EXTRAIT À LIRE:
——
Les députés Antoine Vermorel-Marques (Droite républicaine) et Julien Guibert (Rassemblement national) ont présenté un rapport de 137 pages, qui ne laisse aucune place au doute : la France et l'Union européenne doivent rehausser leur vigilance concernant l'importation de produits provenant de plateformes telles que Shein, Temu ou AliExpress. Ce rapport a été publié à l’issue d'une mission d'information sur les contrôles des produits importés en France, entamée plusieurs semaines auparavant, et ses conclusions ont été dévoilées le 17 décembre dernier.
EN BREF
- Un rapport propose 29 mesures pour mieux contrôler les importations de produits non conformes.
- Les produits en provenance de Chine représentent un défi croissant pour la santé et la sécurité des consommateurs.
- Les députés suggèrent une taxe sur les petits colis importés pour réduire ce flux.
Dans le viseur des rapporteurs, les géants chinois du e-commerce sont souvent pointés du doigt. Shein est mentionnée à 40 reprises, suivie de Temu et AliExpress, avec respectivement 15 et 7 mentions. Il en découle une volonté de taxer les petits colis, de renforcer les contrôles, et de responsabiliser les plateformes de vente en ligne.
——
MATÉRIEL FOURNI:
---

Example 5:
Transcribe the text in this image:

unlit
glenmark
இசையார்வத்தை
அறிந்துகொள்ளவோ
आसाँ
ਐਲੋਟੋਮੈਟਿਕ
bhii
——
CONSIGNES:
A. Répondez aux questions suivantes d'après l'extrait sur le rapport parlementaire consacré aux produits importés.
(i) Combien de pages compte le rapport ?
(ii) Combien de mesures le rapport propose-t-il ?
(iii) Combien de fois Temu est-il mentionné dans le rapport ?
B. Donnez la liste de toutes les plateformes de vente en ligne nommées dans l'extrait sur le rapport parlementaire consacré aux produits importés.
C. Poursuivez l'extrait sur le rapport parlementaire consacré aux produits importés, à partir de sa dernière phrase.

RÉPONSES PAR TÂCHE:
A.
(i) 137 pages
(ii) 29 mesures
(iii) 15 fois

B. Shein, Temu, AliExpress

C.
Une explosion des importations depuis la Chine
Les députés commencent leur analyse en remontant dans le temps. Il est alarmant de constater que, sur les deux dernières décennies, les importations venues de Chine ont été multipliées par plus de quatre, passant de 17 milliards d'euros en 2004 à 78 milliards d'euros en 2022.
Les chiffres de la logistique impliquent un afflux conséquent de petits colis : à l'aéroport de Roissy, on a enregistré 175 millions de colis en 2022, une projection qui atteint 410 millions pour 2023 et 775 millions pour 2024. À l'échelle européenne, le constat est vertigineux : 4,6 milliards de petits colis livrés en 2024, soit 12 millions de colis par jour. Il s’agit d'une conséquence inattendue du redirigement d'exportations chinoises, initialement destinées au marché américain, vers l'Europe, ce qui rend notre continent un véritable réceptacle des surplus industriels chinois.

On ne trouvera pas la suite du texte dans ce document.